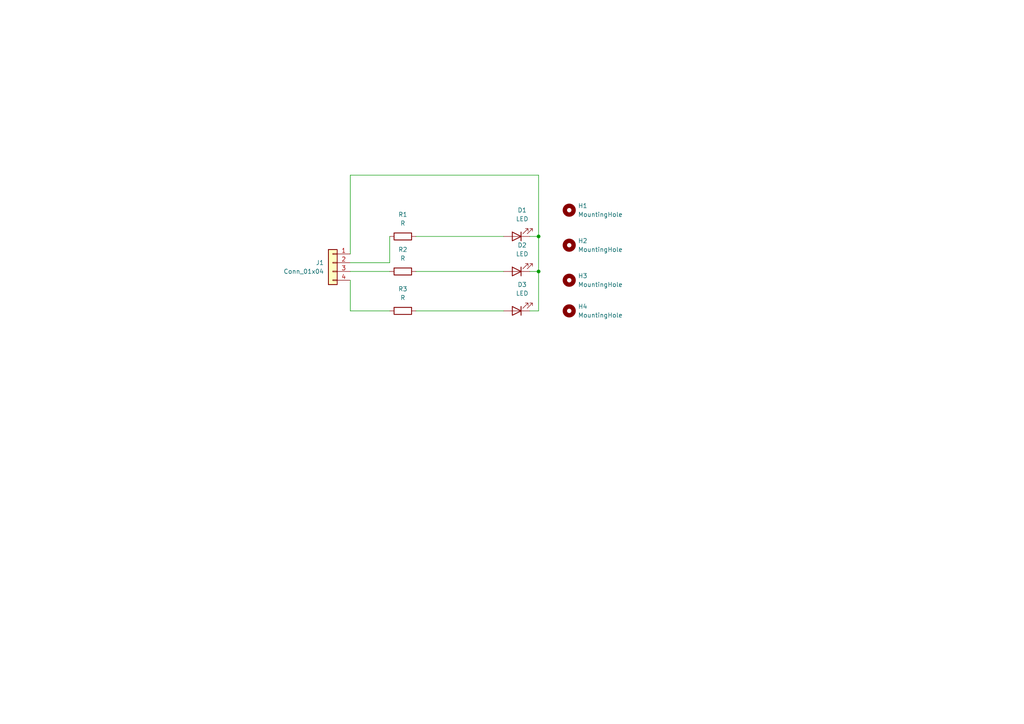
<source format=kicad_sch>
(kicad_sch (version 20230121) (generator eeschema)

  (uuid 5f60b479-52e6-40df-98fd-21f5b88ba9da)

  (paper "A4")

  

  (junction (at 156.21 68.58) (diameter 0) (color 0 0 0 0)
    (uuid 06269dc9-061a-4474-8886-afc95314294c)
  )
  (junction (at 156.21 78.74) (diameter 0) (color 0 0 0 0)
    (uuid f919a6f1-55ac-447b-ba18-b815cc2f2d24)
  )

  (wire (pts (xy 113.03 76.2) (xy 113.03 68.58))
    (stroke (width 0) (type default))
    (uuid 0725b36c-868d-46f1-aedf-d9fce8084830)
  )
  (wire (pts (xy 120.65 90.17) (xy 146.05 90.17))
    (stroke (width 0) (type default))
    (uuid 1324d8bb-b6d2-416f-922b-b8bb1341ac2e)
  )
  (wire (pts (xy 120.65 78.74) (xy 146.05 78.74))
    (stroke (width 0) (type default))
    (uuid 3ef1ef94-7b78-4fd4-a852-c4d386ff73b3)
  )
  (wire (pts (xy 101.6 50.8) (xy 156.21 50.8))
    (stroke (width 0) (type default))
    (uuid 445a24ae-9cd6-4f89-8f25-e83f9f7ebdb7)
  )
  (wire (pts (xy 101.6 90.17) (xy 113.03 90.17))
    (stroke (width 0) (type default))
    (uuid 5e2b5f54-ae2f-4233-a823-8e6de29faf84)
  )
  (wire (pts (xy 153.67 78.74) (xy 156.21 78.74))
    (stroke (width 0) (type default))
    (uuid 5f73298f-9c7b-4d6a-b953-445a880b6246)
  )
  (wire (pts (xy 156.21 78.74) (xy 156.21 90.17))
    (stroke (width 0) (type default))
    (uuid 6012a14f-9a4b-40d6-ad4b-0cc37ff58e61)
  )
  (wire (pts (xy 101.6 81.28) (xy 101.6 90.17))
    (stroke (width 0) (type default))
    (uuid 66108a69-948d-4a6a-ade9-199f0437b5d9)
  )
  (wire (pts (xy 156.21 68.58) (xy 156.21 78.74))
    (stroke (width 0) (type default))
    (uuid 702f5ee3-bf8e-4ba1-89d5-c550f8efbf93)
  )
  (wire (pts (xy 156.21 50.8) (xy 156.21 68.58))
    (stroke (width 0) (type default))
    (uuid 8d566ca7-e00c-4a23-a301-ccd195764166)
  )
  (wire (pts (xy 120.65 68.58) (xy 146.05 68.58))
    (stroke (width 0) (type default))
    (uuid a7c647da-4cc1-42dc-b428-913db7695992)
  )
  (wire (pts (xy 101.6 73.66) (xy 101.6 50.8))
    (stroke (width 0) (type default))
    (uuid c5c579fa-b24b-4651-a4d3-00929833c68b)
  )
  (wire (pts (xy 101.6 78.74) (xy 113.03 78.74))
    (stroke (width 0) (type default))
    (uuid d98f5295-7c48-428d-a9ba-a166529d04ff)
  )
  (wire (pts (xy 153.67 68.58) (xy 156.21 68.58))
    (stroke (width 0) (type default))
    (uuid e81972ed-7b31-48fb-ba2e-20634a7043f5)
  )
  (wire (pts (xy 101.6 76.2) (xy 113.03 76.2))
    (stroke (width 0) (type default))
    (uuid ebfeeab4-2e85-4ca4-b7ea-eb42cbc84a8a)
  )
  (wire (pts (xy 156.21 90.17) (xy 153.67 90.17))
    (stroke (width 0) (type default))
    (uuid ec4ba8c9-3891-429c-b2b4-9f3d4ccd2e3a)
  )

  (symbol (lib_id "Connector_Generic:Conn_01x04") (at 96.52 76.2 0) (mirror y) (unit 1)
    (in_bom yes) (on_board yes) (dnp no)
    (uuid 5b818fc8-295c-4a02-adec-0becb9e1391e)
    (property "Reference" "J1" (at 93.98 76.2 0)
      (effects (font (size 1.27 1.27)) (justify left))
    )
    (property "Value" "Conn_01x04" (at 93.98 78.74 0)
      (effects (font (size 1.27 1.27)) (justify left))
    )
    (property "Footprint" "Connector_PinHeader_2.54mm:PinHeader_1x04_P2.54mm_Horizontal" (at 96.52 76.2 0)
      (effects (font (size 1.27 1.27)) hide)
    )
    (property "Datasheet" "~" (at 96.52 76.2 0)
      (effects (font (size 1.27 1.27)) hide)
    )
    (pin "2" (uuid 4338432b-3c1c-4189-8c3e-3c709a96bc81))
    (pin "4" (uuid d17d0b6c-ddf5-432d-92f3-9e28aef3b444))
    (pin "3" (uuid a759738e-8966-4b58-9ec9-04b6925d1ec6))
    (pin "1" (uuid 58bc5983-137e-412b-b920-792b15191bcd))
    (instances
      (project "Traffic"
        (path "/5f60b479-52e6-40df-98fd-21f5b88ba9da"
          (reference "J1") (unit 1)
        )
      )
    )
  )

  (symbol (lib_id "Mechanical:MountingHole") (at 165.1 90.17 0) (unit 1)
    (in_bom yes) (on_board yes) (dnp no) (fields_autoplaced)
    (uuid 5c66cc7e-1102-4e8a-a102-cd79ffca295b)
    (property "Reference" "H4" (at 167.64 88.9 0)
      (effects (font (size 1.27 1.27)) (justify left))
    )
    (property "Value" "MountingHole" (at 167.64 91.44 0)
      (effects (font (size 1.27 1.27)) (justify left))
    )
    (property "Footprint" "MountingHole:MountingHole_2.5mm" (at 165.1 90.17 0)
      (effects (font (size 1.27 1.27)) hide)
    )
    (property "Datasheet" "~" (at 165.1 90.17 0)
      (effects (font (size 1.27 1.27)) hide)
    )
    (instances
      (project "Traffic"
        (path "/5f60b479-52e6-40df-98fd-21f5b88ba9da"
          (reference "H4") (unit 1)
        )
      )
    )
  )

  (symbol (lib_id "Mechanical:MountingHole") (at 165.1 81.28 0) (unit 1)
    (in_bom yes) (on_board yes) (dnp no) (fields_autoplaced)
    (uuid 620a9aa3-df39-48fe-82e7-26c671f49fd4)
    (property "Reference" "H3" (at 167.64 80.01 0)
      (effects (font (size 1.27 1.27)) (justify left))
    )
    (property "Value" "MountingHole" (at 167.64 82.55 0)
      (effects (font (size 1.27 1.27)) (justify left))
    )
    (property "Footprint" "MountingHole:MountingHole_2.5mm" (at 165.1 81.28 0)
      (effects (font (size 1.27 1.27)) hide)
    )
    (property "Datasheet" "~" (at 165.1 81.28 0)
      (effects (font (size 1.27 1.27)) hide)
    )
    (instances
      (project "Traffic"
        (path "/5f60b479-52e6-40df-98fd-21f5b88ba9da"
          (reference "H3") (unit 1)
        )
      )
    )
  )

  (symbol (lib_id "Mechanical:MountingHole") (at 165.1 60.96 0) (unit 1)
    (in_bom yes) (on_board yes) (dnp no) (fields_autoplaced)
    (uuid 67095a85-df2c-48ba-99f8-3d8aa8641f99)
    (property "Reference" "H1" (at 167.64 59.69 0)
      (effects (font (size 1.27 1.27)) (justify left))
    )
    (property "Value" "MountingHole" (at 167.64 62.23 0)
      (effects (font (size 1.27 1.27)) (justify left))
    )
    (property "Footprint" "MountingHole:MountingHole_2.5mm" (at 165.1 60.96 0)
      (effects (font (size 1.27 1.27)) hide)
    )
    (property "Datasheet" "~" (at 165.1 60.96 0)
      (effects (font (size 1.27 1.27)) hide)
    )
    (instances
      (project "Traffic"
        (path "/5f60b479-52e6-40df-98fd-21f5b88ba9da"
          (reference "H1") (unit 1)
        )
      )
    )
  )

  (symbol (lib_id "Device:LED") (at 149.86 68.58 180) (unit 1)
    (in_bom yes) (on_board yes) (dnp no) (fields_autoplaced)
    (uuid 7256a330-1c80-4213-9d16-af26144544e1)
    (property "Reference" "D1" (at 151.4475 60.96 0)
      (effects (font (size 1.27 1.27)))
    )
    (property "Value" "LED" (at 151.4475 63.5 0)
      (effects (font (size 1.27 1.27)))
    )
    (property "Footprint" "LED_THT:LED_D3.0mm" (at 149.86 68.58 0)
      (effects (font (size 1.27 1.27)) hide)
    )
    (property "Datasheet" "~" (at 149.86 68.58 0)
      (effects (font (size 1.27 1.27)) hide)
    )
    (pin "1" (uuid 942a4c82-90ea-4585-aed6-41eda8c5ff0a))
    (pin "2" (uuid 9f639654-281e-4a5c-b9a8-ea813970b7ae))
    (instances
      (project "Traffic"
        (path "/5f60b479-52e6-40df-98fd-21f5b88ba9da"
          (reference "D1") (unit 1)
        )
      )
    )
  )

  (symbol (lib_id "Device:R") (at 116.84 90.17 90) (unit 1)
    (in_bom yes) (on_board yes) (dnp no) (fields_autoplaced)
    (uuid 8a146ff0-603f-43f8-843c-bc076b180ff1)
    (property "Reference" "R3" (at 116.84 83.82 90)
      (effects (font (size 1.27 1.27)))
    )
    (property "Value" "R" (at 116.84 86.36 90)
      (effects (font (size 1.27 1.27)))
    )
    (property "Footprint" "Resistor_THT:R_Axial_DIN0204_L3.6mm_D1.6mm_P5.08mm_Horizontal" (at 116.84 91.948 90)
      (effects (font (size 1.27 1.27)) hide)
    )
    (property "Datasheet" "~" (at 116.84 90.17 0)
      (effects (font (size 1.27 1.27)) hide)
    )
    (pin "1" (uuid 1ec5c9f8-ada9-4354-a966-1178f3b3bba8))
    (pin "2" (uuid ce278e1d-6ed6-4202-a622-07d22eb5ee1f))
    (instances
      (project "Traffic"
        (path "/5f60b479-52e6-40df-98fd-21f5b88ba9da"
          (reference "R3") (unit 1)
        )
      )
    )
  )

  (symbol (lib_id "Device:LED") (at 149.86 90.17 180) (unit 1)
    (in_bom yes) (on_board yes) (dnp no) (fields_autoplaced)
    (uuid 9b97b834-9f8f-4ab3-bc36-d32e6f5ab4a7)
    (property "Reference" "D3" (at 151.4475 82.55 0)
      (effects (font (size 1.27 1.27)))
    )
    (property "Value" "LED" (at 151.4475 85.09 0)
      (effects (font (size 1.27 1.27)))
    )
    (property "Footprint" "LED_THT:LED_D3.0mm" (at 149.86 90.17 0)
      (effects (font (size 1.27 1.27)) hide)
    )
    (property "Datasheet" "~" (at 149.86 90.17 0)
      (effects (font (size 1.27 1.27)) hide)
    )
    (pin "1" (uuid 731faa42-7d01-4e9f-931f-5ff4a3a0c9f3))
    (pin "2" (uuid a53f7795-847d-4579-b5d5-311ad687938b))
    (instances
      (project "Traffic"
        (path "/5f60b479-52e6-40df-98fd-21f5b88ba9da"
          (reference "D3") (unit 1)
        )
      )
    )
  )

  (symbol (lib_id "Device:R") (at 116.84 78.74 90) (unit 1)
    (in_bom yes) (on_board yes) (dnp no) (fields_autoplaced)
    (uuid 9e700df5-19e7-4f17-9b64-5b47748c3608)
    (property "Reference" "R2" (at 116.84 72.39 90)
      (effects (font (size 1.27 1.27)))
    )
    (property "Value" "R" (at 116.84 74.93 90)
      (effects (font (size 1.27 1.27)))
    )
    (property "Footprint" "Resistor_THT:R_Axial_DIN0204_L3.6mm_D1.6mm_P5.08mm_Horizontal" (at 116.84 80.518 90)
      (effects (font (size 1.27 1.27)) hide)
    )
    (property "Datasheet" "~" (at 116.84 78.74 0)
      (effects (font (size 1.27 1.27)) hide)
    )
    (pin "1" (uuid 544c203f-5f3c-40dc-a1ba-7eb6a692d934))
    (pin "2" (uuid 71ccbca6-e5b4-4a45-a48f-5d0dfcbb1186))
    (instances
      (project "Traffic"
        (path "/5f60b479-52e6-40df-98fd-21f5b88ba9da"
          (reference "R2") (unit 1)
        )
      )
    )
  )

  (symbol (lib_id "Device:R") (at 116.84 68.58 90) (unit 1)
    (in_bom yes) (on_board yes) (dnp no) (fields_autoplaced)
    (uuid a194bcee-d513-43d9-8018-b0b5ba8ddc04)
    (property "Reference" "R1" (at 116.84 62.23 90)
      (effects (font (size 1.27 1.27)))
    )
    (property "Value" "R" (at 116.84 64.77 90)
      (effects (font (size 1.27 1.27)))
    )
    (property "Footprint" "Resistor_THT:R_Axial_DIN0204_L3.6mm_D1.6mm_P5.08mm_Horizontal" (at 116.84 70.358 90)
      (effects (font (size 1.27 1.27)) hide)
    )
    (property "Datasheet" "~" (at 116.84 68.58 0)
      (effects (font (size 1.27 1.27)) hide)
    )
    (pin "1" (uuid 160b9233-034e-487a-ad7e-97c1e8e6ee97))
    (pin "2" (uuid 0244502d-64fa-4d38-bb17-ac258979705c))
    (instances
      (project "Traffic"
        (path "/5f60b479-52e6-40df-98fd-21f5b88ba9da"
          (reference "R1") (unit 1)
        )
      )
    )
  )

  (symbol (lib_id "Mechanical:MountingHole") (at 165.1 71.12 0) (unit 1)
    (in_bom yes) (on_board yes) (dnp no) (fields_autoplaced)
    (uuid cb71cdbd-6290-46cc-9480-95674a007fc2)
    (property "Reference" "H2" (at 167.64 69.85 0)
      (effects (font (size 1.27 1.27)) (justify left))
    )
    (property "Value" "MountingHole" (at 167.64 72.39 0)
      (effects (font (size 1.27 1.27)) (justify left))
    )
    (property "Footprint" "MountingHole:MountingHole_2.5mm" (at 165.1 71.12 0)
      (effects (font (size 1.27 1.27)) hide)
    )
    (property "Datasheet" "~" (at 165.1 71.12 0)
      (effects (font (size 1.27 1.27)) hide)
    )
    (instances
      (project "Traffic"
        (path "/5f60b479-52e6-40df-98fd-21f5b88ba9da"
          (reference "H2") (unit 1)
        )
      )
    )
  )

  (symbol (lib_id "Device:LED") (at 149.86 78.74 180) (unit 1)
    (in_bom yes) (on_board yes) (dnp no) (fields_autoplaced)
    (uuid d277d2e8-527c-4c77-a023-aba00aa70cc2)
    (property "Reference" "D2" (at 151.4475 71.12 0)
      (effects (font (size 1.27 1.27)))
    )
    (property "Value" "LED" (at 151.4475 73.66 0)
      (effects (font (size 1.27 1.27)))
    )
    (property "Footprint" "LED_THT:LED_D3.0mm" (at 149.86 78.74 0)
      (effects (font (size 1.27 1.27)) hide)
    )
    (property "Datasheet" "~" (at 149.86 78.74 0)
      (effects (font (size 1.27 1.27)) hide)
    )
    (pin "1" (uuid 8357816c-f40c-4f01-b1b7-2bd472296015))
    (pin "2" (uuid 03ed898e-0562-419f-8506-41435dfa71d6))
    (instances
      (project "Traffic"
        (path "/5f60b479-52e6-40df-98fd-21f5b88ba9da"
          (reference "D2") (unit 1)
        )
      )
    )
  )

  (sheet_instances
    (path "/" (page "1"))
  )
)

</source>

→ Action item
Please repeat, with no pictures, each line from the start of the records above through the line with "(wire (pts (xy 153.67 68.58)", inclusive, and only those.

→ Task output
<source format=kicad_sch>
(kicad_sch (version 20230121) (generator eeschema)

  (uuid 5f60b479-52e6-40df-98fd-21f5b88ba9da)

  (paper "A4")

  

  (junction (at 156.21 68.58) (diameter 0) (color 0 0 0 0)
    (uuid 06269dc9-061a-4474-8886-afc95314294c)
  )
  (junction (at 156.21 78.74) (diameter 0) (color 0 0 0 0)
    (uuid f919a6f1-55ac-447b-ba18-b815cc2f2d24)
  )

  (wire (pts (xy 113.03 76.2) (xy 113.03 68.58))
    (stroke (width 0) (type default))
    (uuid 0725b36c-868d-46f1-aedf-d9fce8084830)
  )
  (wire (pts (xy 120.65 90.17) (xy 146.05 90.17))
    (stroke (width 0) (type default))
    (uuid 1324d8bb-b6d2-416f-922b-b8bb1341ac2e)
  )
  (wire (pts (xy 120.65 78.74) (xy 146.05 78.74))
    (stroke (width 0) (type default))
    (uuid 3ef1ef94-7b78-4fd4-a852-c4d386ff73b3)
  )
  (wire (pts (xy 101.6 50.8) (xy 156.21 50.8))
    (stroke (width 0) (type default))
    (uuid 445a24ae-9cd6-4f89-8f25-e83f9f7ebdb7)
  )
  (wire (pts (xy 101.6 90.17) (xy 113.03 90.17))
    (stroke (width 0) (type default))
    (uuid 5e2b5f54-ae2f-4233-a823-8e6de29faf84)
  )
  (wire (pts (xy 153.67 78.74) (xy 156.21 78.74))
    (stroke (width 0) (type default))
    (uuid 5f73298f-9c7b-4d6a-b953-445a880b6246)
  )
  (wire (pts (xy 156.21 78.74) (xy 156.21 90.17))
    (stroke (width 0) (type default))
    (uuid 6012a14f-9a4b-40d6-ad4b-0cc37ff58e61)
  )
  (wire (pts (xy 101.6 81.28) (xy 101.6 90.17))
    (stroke (width 0) (type default))
    (uuid 66108a69-948d-4a6a-ade9-199f0437b5d9)
  )
  (wire (pts (xy 156.21 68.58) (xy 156.21 78.74))
    (stroke (width 0) (type default))
    (uuid 702f5ee3-bf8e-4ba1-89d5-c550f8efbf93)
  )
  (wire (pts (xy 156.21 50.8) (xy 156.21 68.58))
    (stroke (width 0) (type default))
    (uuid 8d566ca7-e00c-4a23-a301-ccd195764166)
  )
  (wire (pts (xy 120.65 68.58) (xy 146.05 68.58))
    (stroke (width 0) (type default))
    (uuid a7c647da-4cc1-42dc-b428-913db7695992)
  )
  (wire (pts (xy 101.6 73.66) (xy 101.6 50.8))
    (stroke (width 0) (type default))
    (uuid c5c579fa-b24b-4651-a4d3-00929833c68b)
  )
  (wire (pts (xy 101.6 78.74) (xy 113.03 78.74))
    (stroke (width 0) (type default))
    (uuid d98f5295-7c48-428d-a9ba-a166529d04ff)
  )
  (wire (pts (xy 153.67 68.58) (xy 156.21 68.58))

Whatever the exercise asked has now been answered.